→ Supplied text:
LONG before Viggo Mortensen and Mahershala Ali hit the road to make this awards season’s most controversy-prone contender, there was a TV project called “Green Book” being developed in Hollywood.

The Hollywood Reporter reported that a producer and filmmaker are readying that series based on the actual “Green Book” once again and will soon pitch to studios and networks. The untitled project is being developed by a veteran producer — Emmy winner Stan Brooks — through his Stan & Deliver Films along with filmmaker Chandus Jackson.

The two had been developing a series for several years based on “The Negro Motorist Green Book” — a guide first published in 1936 by postal carrier Victor H. Green and designed to help black drivers navigate travel while avoiding racism and discrimination at hotels, restaurants and segregated towns — but pressed pause when they heard that Universal would be releasing Farrelly’s “Green Book” film.

→ Required actions:
- a) Answer these from the Green Book article:
(i) Which two actors does it name as hitting the road for the awards-season film?
(ii) Through what company is Stan Brooks developing the project?
(iii) In what year was "The Negro Motorist Green Book" first published?
- b) Reproduce the Green Book article from "LONG before Viggo" up to and including "filmmaker Chandus Jackson.".
The items that follow the Green Book article aren't needed for anything here.

→ Recorded data:
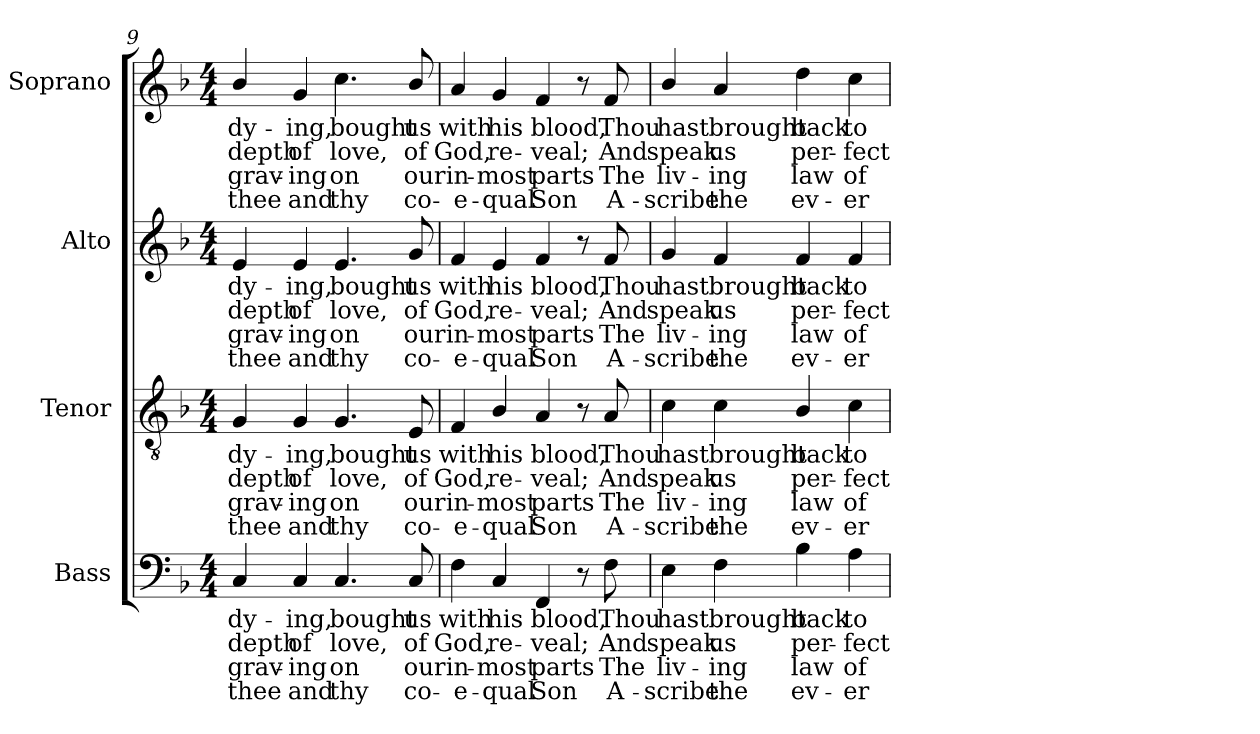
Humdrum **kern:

**kern	**text	**text	**text	**text	**kern	**text	**text	**text	**text	**kern	**text	**text	**text	**text	**kern	**text	**text	**text	**text
*part4	*part4	*part4	*part4	*part4	*part3	*part3	*part3	*part3	*part3	*part2	*part2	*part2	*part2	*part2	*part1	*part1	*part1	*part1	*part1
*staff4	*staff4	*staff4	*staff4	*staff4	*staff3	*staff3	*staff3	*staff3	*staff3	*staff2	*staff2	*staff2	*staff2	*staff2	*staff1	*staff1	*staff1	*staff1	*staff1
*I"Bass	*	*	*	*	*I"Tenor	*	*	*	*	*I"Alto	*	*	*	*	*I"Soprano	*	*	*	*
*I'B.	*	*	*	*	*I'T.	*	*	*	*	*I'A.	*	*	*	*	*I'S.	*	*	*	*
!!LO:PB:g=z
*clefF4	*	*	*	*	*clefGv2	*	*	*	*	*clefG2	*	*	*	*	*clefG2	*	*	*	*
*	*	*	*	*	*ITrd7c12	*	*	*	*	*	*	*	*	*	*	*	*	*	*
*k[b-]	*	*	*	*	*k[b-]	*	*	*	*	*k[b-]	*	*	*	*	*k[b-]	*	*	*	*
*F:	*	*	*	*	*F:	*	*	*	*	*F:	*	*	*	*	*F:	*	*	*	*
*M4/4	*	*	*	*	*M4/4	*	*	*	*	*M4/4	*	*	*	*	*M4/4	*	*	*	*
=9	=9	=9	=9	=9	=9	=9	=9	=9	=9	=9	=9	=9	=9	=9	=9	=9	=9	=9	=9
!	!LO:LY:b:color=#000000	!LO:LY:b:color=#000000	!LO:LY:b:color=#000000	!LO:LY:b:color=#000000	!	!	!	!	!	!	!	!	!	!	!	!	!	!	!
!	!	!	!	!	!	!LO:LY:b:color=#000000	!LO:LY:b:color=#000000	!LO:LY:b:color=#000000	!LO:LY:b:color=#000000	!	!	!	!	!	!	!	!	!	!
!	!	!	!	!	!	!	!	!	!	!	!LO:LY:b:color=#000000	!LO:LY:b:color=#000000	!LO:LY:b:color=#000000	!LO:LY:b:color=#000000	!	!	!	!	!
!	!	!	!	!	!	!	!	!	!	!	!	!	!	!	!	!LO:LY:b:color=#000000	!LO:LY:b:color=#000000	!LO:LY:b:color=#000000	!LO:LY:b:color=#000000
4Ci/	dy-	depth	grav-	-thee	4GGi/	dy-	depth	grav-	-thee	4ei/	dy-	depth	grav-	-thee	4b-i/	dy-	depth	grav-	-thee
!	!LO:LY:b:color=#000000	!LO:LY:b:color=#000000	!LO:LY:b:color=#000000	!LO:LY:b:color=#000000	!	!	!	!	!	!	!	!	!	!	!	!	!	!	!
!	!	!	!	!	!	!LO:LY:b:color=#000000	!LO:LY:b:color=#000000	!LO:LY:b:color=#000000	!LO:LY:b:color=#000000	!	!	!	!	!	!	!	!	!	!
!	!	!	!	!	!	!	!	!	!	!	!LO:LY:b:color=#000000	!LO:LY:b:color=#000000	!LO:LY:b:color=#000000	!LO:LY:b:color=#000000	!	!	!	!	!
!	!	!	!	!	!	!	!	!	!	!	!	!	!	!	!	!LO:LY:b:color=#000000	!LO:LY:b:color=#000000	!LO:LY:b:color=#000000	!LO:LY:b:color=#000000
4Ci/	-ing,	of	ing	and	4GGi/	-ing,	of	ing	and	4ei/	-ing,	of	ing	and	4gi/	-ing,	of	ing	and
!	!LO:LY:b:color=#000000	!LO:LY:b:color=#000000	!LO:LY:b:color=#000000	!LO:LY:b:color=#000000	!	!	!	!	!	!	!	!	!	!	!	!	!	!	!
!	!	!	!	!	!	!LO:LY:b:color=#000000	!LO:LY:b:color=#000000	!LO:LY:b:color=#000000	!LO:LY:b:color=#000000	!	!	!	!	!	!	!	!	!	!
!	!	!	!	!	!	!	!	!	!	!	!LO:LY:b:color=#000000	!LO:LY:b:color=#000000	!LO:LY:b:color=#000000	!LO:LY:b:color=#000000	!	!	!	!	!
!	!	!	!	!	!	!	!	!	!	!	!	!	!	!	!	!LO:LY:b:color=#000000	!LO:LY:b:color=#000000	!LO:LY:b:color=#000000	!LO:LY:b:color=#000000
4.Ci/	bought	love,	on	thy	4.GGi/	bought	love,	on	thy	4.ei/	bought	love,	on	thy	4.cci\	bought	love,	on	thy
!	!LO:LY:b:color=#000000	!LO:LY:b:color=#000000	!LO:LY:b:color=#000000	!LO:LY:b:color=#000000	!	!	!	!	!	!	!	!	!	!	!	!	!	!	!
!	!	!	!	!	!	!LO:LY:b:color=#000000	!LO:LY:b:color=#000000	!LO:LY:b:color=#000000	!LO:LY:b:color=#000000	!	!	!	!	!	!	!	!	!	!
!	!	!	!	!	!	!	!	!	!	!	!LO:LY:b:color=#000000	!LO:LY:b:color=#000000	!LO:LY:b:color=#000000	!LO:LY:b:color=#000000	!	!	!	!	!
!	!	!	!	!	!	!	!	!	!	!	!	!	!	!	!	!LO:LY:b:color=#000000	!LO:LY:b:color=#000000	!LO:LY:b:color=#000000	!LO:LY:b:color=#000000
8Ci/	us	of	our	co-	8EEi/	us	of	our	co-	8gi/	us	of	our	co-	8b-i/	us	of	our	co-
=10	=10	=10	=10	=10	=10	=10	=10	=10	=10	=10	=10	=10	=10	=10	=10	=10	=10	=10	=10
!	!LO:LY:b:color=#000000	!LO:LY:b:color=#000000	!LO:LY:b:color=#000000	!LO:LY:b:color=#000000	!	!	!	!	!	!	!	!	!	!	!	!	!	!	!
!	!	!	!	!	!	!LO:LY:b:color=#000000	!LO:LY:b:color=#000000	!LO:LY:b:color=#000000	!LO:LY:b:color=#000000	!	!	!	!	!	!	!	!	!	!
!	!	!	!	!	!	!	!	!	!	!	!LO:LY:b:color=#000000	!LO:LY:b:color=#000000	!LO:LY:b:color=#000000	!LO:LY:b:color=#000000	!	!	!	!	!
!	!	!	!	!	!	!	!	!	!	!	!	!	!	!	!	!LO:LY:b:color=#000000	!LO:LY:b:color=#000000	!LO:LY:b:color=#000000	!LO:LY:b:color=#000000
4Fi\	with	God,	-in-	-e-	4FFi/	with	God,	-in-	-e-	4fi/	with	God,	-in-	-e-	4ai/	with	God,	-in-	-e-
!	!LO:LY:b:color=#000000	!LO:LY:b:color=#000000	!LO:LY:b:color=#000000	!LO:LY:b:color=#000000	!	!	!	!	!	!	!	!	!	!	!	!	!	!	!
!	!	!	!	!	!	!LO:LY:b:color=#000000	!LO:LY:b:color=#000000	!LO:LY:b:color=#000000	!LO:LY:b:color=#000000	!	!	!	!	!	!	!	!	!	!
!	!	!	!	!	!	!	!	!	!	!	!LO:LY:b:color=#000000	!LO:LY:b:color=#000000	!LO:LY:b:color=#000000	!LO:LY:b:color=#000000	!	!	!	!	!
!	!	!	!	!	!	!	!	!	!	!	!	!	!	!	!	!LO:LY:b:color=#000000	!LO:LY:b:color=#000000	!LO:LY:b:color=#000000	!LO:LY:b:color=#000000
4Ci/	his	re-	-most	qual	4BB-i/	his	re-	-most	qual	4ei/	his	re-	-most	qual	4gi/	his	re-	-most	qual
!	!LO:LY:b:color=#000000	!LO:LY:b:color=#000000	!LO:LY:b:color=#000000	!LO:LY:b:color=#000000	!	!	!	!	!	!	!	!	!	!	!	!	!	!	!
!	!	!	!	!	!	!LO:LY:b:color=#000000	!LO:LY:b:color=#000000	!LO:LY:b:color=#000000	!LO:LY:b:color=#000000	!	!	!	!	!	!	!	!	!	!
!	!	!	!	!	!	!	!	!	!	!	!LO:LY:b:color=#000000	!LO:LY:b:color=#000000	!LO:LY:b:color=#000000	!LO:LY:b:color=#000000	!	!	!	!	!
!	!	!	!	!	!	!	!	!	!	!	!	!	!	!	!	!LO:LY:b:color=#000000	!LO:LY:b:color=#000000	!LO:LY:b:color=#000000	!LO:LY:b:color=#000000
4FFi/	blood,	-veal;	parts	Son	4AAi/	blood,	-veal;	parts	Son	4fi/	blood,	-veal;	parts	Son	4fi/	blood,	-veal;	parts	Son
8r	.	.	.	.	8r	.	.	.	.	8r	.	.	.	.	8r	.	.	.	.
!	!LO:LY:b:color=#000000	!LO:LY:b:color=#000000	!LO:LY:b:color=#000000	!LO:LY:b:color=#000000	!	!	!	!	!	!	!	!	!	!	!	!	!	!	!
!	!	!	!	!	!	!LO:LY:b:color=#000000	!LO:LY:b:color=#000000	!LO:LY:b:color=#000000	!LO:LY:b:color=#000000	!	!	!	!	!	!	!	!	!	!
!	!	!	!	!	!	!	!	!	!	!	!LO:LY:b:color=#000000	!LO:LY:b:color=#000000	!LO:LY:b:color=#000000	!LO:LY:b:color=#000000	!	!	!	!	!
!	!	!	!	!	!	!	!	!	!	!	!	!	!	!	!	!LO:LY:b:color=#000000	!LO:LY:b:color=#000000	!LO:LY:b:color=#000000	!LO:LY:b:color=#000000
8Fi\	Thou	And	The	A-	8AAi/	Thou	And	The	A-	8fi/	Thou	And	The	A-	8fi/	Thou	And	The	A-
=11	=11	=11	=11	=11	=11	=11	=11	=11	=11	=11	=11	=11	=11	=11	=11	=11	=11	=11	=11
!	!LO:LY:b:color=#000000	!LO:LY:b:color=#000000	!LO:LY:b:color=#000000	!LO:LY:b:color=#000000	!	!	!	!	!	!	!	!	!	!	!	!	!	!	!
!	!	!	!	!	!	!LO:LY:b:color=#000000	!LO:LY:b:color=#000000	!LO:LY:b:color=#000000	!LO:LY:b:color=#000000	!	!	!	!	!	!	!	!	!	!
!	!	!	!	!	!	!	!	!	!	!	!LO:LY:b:color=#000000	!LO:LY:b:color=#000000	!LO:LY:b:color=#000000	!LO:LY:b:color=#000000	!	!	!	!	!
!	!	!	!	!	!	!	!	!	!	!	!	!	!	!	!	!LO:LY:b:color=#000000	!LO:LY:b:color=#000000	!LO:LY:b:color=#000000	!LO:LY:b:color=#000000
4Ei\	hast	speak	-liv-	-scribe	4Ci\	hast	speak	-liv-	-scribe	4gi/	hast	speak	-liv-	-scribe	4b-i/	hast	speak	-liv-	-scribe
!	!LO:LY:b:color=#000000	!LO:LY:b:color=#000000	!LO:LY:b:color=#000000	!LO:LY:b:color=#000000	!	!	!	!	!	!	!	!	!	!	!	!	!	!	!
!	!	!	!	!	!	!LO:LY:b:color=#000000	!LO:LY:b:color=#000000	!LO:LY:b:color=#000000	!LO:LY:b:color=#000000	!	!	!	!	!	!	!	!	!	!
!	!	!	!	!	!	!	!	!	!	!	!LO:LY:b:color=#000000	!LO:LY:b:color=#000000	!LO:LY:b:color=#000000	!LO:LY:b:color=#000000	!	!	!	!	!
!	!	!	!	!	!	!	!	!	!	!	!	!	!	!	!	!LO:LY:b:color=#000000	!LO:LY:b:color=#000000	!LO:LY:b:color=#000000	!LO:LY:b:color=#000000
4Fi\	brought	us	ing	the	4Ci\	brought	us	ing	the	4fi/	brought	us	ing	the	4ai/	brought	us	ing	the
!	!LO:LY:b:color=#000000	!LO:LY:b:color=#000000	!LO:LY:b:color=#000000	!LO:LY:b:color=#000000	!	!	!	!	!	!	!	!	!	!	!	!	!	!	!
!	!	!	!	!	!	!LO:LY:b:color=#000000	!LO:LY:b:color=#000000	!LO:LY:b:color=#000000	!LO:LY:b:color=#000000	!	!	!	!	!	!	!	!	!	!
!	!	!	!	!	!	!	!	!	!	!	!LO:LY:b:color=#000000	!LO:LY:b:color=#000000	!LO:LY:b:color=#000000	!LO:LY:b:color=#000000	!	!	!	!	!
!	!	!	!	!	!	!	!	!	!	!	!	!	!	!	!	!LO:LY:b:color=#000000	!LO:LY:b:color=#000000	!LO:LY:b:color=#000000	!LO:LY:b:color=#000000
4B-i\	back	per-	law	ev-	4BB-i/	back	per-	law	ev-	4fi/	back	per-	law	ev-	4ddi\	back	per-	law	ev-
!	!LO:LY:b:color=#000000	!LO:LY:b:color=#000000	!LO:LY:b:color=#000000	!LO:LY:b:color=#000000	!	!	!	!	!	!	!	!	!	!	!	!	!	!	!
!	!	!	!	!	!	!LO:LY:b:color=#000000	!LO:LY:b:color=#000000	!LO:LY:b:color=#000000	!LO:LY:b:color=#000000	!	!	!	!	!	!	!	!	!	!
!	!	!	!	!	!	!	!	!	!	!	!LO:LY:b:color=#000000	!LO:LY:b:color=#000000	!LO:LY:b:color=#000000	!LO:LY:b:color=#000000	!	!	!	!	!
!	!	!	!	!	!	!	!	!	!	!	!	!	!	!	!	!LO:LY:b:color=#000000	!LO:LY:b:color=#000000	!LO:LY:b:color=#000000	!LO:LY:b:color=#000000
4Ai\	to	-fect-	-of	er-	4Ci\	to	-fect-	-of	er-	4fi/	to	-fect-	-of	er-	4cci\	to	-fect-	-of	er-
=	=	=	=	=	=	=	=	=	=	=	=	=	=	=	=	=	=	=	=
*-	*-	*-	*-	*-	*-	*-	*-	*-	*-	*-	*-	*-	*-	*-	*-	*-	*-	*-	*-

→ The solutions:
- a)
(i) Viggo Mortensen and Mahershala Ali
(ii) Stan & Deliver Films
(iii) 1936

- b)
LONG before Viggo Mortensen and Mahershala Ali hit the road to make this awards season’s most controversy-prone contender, there was a TV project called “Green Book” being developed in Hollywood.

The Hollywood Reporter reported that a producer and filmmaker are readying that series based on the actual “Green Book” once again and will soon pitch to studios and networks. The untitled project is being developed by a veteran producer — Emmy winner Stan Brooks — through his Stan & Deliver Films along with filmmaker Chandus Jackson.